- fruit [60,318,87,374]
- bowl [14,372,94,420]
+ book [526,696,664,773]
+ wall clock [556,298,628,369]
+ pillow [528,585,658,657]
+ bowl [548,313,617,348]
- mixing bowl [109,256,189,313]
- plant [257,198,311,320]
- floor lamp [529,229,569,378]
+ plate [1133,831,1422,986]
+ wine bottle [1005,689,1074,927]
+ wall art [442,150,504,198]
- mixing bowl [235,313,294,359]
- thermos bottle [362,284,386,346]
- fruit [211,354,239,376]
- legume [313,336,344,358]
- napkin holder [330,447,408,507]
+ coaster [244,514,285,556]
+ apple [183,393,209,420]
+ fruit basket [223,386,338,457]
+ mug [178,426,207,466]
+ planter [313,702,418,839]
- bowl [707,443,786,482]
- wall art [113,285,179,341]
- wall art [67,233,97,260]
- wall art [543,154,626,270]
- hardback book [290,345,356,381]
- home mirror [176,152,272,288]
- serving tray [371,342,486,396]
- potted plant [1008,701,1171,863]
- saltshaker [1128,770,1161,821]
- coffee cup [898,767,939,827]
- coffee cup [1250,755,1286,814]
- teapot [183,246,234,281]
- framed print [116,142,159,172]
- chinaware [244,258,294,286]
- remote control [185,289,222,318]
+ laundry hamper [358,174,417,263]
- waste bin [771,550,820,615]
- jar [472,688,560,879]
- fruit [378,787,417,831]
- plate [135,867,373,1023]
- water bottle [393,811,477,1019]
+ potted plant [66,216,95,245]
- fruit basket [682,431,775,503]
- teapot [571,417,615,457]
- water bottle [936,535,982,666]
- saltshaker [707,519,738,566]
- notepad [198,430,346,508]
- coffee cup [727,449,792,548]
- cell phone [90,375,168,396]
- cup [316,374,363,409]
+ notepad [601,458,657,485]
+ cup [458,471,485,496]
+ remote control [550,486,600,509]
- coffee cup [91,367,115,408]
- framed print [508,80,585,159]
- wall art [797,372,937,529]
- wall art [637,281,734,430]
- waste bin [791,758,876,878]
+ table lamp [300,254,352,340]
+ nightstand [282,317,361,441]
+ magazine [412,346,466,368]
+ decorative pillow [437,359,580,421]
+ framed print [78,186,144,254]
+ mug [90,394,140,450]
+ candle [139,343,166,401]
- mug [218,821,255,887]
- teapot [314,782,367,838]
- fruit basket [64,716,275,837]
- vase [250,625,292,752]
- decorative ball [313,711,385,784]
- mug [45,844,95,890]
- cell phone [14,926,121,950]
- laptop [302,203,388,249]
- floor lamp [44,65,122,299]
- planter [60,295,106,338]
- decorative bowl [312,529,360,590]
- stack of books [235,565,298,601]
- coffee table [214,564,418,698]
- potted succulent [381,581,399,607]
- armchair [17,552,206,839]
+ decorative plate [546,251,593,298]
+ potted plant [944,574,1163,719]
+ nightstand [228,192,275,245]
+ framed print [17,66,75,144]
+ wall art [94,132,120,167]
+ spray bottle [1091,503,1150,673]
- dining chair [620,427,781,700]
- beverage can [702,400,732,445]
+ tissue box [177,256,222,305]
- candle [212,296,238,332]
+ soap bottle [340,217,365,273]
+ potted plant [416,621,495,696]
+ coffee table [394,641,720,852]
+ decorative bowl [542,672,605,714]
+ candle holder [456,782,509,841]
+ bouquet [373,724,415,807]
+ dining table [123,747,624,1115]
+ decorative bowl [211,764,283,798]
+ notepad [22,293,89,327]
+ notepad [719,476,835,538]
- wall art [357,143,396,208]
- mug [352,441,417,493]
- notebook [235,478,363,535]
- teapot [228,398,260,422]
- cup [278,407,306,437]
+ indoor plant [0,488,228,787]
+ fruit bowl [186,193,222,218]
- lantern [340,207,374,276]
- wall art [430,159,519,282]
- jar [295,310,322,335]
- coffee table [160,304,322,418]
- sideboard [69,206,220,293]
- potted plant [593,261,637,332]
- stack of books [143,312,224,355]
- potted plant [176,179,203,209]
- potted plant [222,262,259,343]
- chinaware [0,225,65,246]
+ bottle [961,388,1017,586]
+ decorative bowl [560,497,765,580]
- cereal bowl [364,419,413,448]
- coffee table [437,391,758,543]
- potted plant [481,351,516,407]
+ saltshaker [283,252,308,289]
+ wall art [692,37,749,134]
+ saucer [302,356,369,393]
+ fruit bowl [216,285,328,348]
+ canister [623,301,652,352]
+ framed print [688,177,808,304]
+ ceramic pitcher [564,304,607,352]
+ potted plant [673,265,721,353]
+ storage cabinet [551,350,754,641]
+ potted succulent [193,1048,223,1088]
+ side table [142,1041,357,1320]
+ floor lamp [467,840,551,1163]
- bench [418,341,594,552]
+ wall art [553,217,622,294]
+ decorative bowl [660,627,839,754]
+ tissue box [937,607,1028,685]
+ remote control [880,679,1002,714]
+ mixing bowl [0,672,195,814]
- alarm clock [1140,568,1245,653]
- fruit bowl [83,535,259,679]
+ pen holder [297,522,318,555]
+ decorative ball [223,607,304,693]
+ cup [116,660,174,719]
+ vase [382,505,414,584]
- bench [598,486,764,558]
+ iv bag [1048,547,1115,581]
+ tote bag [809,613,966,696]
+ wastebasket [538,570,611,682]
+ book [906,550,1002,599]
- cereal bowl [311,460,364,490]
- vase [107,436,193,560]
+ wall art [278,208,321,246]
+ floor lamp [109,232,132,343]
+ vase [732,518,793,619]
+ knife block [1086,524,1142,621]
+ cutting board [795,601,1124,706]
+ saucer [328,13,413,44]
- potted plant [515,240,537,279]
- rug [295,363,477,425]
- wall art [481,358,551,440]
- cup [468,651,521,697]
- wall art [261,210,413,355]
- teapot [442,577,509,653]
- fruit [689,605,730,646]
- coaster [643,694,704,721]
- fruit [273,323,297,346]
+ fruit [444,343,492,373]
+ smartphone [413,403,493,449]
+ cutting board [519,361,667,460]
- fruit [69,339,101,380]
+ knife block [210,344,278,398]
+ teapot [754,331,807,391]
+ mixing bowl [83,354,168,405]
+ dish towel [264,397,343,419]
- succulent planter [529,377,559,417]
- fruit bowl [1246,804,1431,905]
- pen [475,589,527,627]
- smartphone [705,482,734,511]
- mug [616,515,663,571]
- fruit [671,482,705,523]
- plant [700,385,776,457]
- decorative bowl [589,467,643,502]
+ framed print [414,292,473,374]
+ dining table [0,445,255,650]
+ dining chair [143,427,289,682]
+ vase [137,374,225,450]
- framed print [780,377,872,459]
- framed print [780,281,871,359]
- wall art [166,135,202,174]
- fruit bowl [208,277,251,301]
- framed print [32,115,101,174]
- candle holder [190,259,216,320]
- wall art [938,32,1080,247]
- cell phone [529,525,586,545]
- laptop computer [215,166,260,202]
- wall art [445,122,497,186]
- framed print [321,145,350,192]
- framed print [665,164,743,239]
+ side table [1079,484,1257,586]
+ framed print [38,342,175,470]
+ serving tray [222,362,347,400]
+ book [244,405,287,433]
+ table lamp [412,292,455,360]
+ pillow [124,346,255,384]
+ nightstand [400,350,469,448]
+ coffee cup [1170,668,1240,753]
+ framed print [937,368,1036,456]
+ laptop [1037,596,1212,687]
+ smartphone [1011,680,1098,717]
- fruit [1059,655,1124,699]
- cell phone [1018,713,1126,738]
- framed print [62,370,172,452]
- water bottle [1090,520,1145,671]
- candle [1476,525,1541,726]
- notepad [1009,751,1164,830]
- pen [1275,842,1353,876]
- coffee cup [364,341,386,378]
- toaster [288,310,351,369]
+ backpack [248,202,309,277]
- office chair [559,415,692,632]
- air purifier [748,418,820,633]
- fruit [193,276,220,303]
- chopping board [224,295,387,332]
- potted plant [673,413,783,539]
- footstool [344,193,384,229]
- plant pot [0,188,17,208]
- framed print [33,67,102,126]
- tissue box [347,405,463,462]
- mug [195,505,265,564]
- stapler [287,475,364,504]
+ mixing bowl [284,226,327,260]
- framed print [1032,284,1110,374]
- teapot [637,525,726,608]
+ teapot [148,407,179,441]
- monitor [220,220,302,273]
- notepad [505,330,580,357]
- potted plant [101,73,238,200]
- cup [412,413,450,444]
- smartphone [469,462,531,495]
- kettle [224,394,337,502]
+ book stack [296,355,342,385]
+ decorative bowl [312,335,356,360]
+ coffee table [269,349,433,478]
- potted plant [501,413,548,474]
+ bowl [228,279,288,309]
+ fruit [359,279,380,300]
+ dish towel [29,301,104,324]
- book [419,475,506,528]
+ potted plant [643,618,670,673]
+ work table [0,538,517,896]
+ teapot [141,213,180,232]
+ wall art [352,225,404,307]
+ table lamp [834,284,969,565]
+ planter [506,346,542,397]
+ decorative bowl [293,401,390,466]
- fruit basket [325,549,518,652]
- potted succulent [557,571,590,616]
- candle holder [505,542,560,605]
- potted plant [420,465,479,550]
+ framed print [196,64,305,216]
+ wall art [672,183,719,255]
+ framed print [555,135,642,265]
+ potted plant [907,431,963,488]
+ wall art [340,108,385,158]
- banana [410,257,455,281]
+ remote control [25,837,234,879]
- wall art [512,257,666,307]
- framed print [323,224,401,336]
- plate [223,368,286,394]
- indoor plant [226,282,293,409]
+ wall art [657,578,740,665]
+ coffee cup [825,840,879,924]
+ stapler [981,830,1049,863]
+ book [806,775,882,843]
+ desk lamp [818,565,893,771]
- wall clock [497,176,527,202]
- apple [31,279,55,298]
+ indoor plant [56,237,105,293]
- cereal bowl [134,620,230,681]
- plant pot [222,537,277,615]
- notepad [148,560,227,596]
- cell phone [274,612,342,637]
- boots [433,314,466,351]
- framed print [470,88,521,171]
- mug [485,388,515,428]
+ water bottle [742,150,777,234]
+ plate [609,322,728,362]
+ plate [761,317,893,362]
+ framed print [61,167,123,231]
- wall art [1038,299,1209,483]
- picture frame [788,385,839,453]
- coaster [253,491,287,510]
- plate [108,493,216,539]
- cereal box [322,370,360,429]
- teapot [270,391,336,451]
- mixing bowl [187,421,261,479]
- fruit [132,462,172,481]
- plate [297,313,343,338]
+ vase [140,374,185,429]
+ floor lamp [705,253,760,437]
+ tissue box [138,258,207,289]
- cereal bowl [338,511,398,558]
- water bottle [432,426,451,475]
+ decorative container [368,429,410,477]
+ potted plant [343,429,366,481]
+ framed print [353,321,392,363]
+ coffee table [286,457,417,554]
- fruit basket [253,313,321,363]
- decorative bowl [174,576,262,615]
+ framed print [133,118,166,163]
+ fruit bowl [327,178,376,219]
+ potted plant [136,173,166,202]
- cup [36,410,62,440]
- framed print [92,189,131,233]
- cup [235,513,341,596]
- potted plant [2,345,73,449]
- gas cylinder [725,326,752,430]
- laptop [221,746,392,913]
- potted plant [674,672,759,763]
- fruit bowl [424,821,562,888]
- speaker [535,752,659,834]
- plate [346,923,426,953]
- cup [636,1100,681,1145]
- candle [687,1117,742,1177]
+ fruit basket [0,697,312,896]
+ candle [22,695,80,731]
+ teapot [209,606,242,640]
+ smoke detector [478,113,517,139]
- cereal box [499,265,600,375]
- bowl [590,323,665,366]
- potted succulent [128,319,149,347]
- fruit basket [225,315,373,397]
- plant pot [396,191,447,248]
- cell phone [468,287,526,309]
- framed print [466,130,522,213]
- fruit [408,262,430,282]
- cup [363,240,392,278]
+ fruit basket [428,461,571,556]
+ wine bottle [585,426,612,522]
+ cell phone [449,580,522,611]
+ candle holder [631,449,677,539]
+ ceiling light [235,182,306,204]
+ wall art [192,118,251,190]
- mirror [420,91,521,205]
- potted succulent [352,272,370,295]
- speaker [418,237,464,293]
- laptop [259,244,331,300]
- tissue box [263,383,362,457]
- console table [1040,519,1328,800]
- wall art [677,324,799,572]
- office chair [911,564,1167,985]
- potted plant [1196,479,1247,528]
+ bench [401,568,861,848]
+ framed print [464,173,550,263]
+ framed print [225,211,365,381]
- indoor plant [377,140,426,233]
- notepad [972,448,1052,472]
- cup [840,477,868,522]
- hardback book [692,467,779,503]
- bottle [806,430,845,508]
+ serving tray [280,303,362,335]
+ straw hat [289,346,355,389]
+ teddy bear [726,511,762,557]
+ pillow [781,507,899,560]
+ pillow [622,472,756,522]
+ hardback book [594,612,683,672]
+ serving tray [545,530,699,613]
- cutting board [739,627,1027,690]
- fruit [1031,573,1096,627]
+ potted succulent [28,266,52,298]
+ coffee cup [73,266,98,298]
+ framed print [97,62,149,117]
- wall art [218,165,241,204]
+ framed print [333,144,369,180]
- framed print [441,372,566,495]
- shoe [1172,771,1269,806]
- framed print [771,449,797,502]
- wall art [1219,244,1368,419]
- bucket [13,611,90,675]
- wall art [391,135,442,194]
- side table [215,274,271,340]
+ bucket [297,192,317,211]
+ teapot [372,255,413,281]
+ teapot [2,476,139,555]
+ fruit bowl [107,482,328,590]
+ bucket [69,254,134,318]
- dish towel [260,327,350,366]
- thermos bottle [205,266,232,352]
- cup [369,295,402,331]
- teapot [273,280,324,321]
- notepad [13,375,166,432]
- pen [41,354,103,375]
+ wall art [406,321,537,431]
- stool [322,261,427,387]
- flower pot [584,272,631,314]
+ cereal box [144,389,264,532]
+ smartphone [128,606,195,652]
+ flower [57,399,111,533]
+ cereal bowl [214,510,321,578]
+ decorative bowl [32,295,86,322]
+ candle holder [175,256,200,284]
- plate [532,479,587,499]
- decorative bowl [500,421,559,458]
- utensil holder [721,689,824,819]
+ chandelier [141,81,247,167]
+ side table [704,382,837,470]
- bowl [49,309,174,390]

· · · ·

The required answer is the run of lines above, starting at the line with "- footstool [344,193,384,229]" and ending at the line with "book stack [296,355,342,385]", reproduced exactly with both ends.

- footstool [344,193,384,229]
- plant pot [0,188,17,208]
- framed print [33,67,102,126]
- tissue box [347,405,463,462]
- mug [195,505,265,564]
- stapler [287,475,364,504]
+ mixing bowl [284,226,327,260]
- framed print [1032,284,1110,374]
- teapot [637,525,726,608]
+ teapot [148,407,179,441]
- monitor [220,220,302,273]
- notepad [505,330,580,357]
- potted plant [101,73,238,200]
- cup [412,413,450,444]
- smartphone [469,462,531,495]
- kettle [224,394,337,502]
+ book stack [296,355,342,385]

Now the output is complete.